Ein weiterer Punkt, Herr Kollege Zimmermann, bei dem ich schon gedacht hatte, Sie würden sich vielleicht doch noch bewegen: Auf Bundesebene war eine Befristung dieser Regelungen vorgesehen, und zwar einfach aus dem Grund, weil es um massive Grundrechtseingriffe und um Persönlichkeitsrechte geht, deren Wahrung das höchste Gut ist, das ein Rechtsstaat zur Verfügung hat.
Wir sollten nicht das Geschäft derjenigen betreiben, die gerade diesen Rechtsstaat mit seinen freiheitlichen Rechten durch terroristische Anschläge angreifen wollen. Der Terror, der im Hintergrund steht, und die damit verbundene Ideologie wollen ja gerade erreichen, dass wir unsere Freiheiten wieder einschränken. Deswegen haben wir uns dafür ausgesprochen, diese Regelungen zu befristen.

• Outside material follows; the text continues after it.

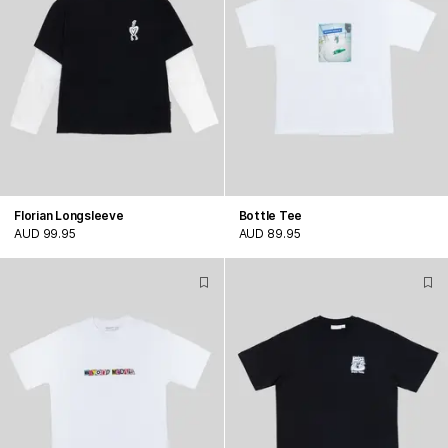
Florian Longsleeve
Bottle Tee
AUD 99.95
AUD 89.95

Es ist kein schlüssiges Argument, Kollege Blenke, weder vom Innenminister noch von den Fraktionen, genannt worden, das dagegen spricht, dieses Gesetz nach fünf Jahren zu evaluieren und zu überprüfen.
(Abg. Zimmermann CDU: Die Schläfer schlafen nicht nur eine Nacht! – Gegenruf des Abg. Braun SPD: Das kennt er aus seiner Fraktion!)
Ein letzter Punkt, meine Kollegen: Wenn denn die Landesregierung angeblich schon auf die rechtsstaatlichen Vorgaben achtet, dann stellt sich für mich die Frage, warum sie bei der akustischen und optischen Wohnraumüberwachung, zu der im Landesverfassungsschutzgesetz nach der aktuellen Rechtsprechung des Bundesverfassungsgerichts Regelungen enthalten sind, die mit diesen Vorgaben nicht mehr vereinbar sind, im Rahmen dieses Gesetzentwurfs keine Neuregelungen vorsieht. Die Argumentation, die Frau Cremer für das Innenministerium in der „bwWoche“ vorgetragen hat und im Zuge derer sie sagte: „Wir schreiben nicht vom Bund ab“, überzeugt nicht. Das ist schon richtig; das tut die Landesregierung nie. Wenn es um restriktivere Regelungen geht, dann ist das Innenministerium sehr wohl in der Lage, eigene Regelungen in Gesetzentwürfe zu fassen. Wenn es jedoch darum geht, die Vorgaben des Bundesverfassungsgerichts und die Verringerung von Grundrechtseingriffen in Gesetzesform zu fassen und entsprechende Gesetzentwürfe einzubringen, ist die Landesregierung offensichtlich über längere Zeit hinweg im Verzug. Denn in dieser Wahlperiode werden wir diesen gesetzmäßigen Zustand so nicht mehr herstellen können. Ich sehe darin ein glattes Versäumnis aufseiten der Landesregierung, und es ist einfach bedauerlich, dass die Regelung auch im Zuge dieses Gesetzentwurfs keine verfassungsgemäße Anpassung findet.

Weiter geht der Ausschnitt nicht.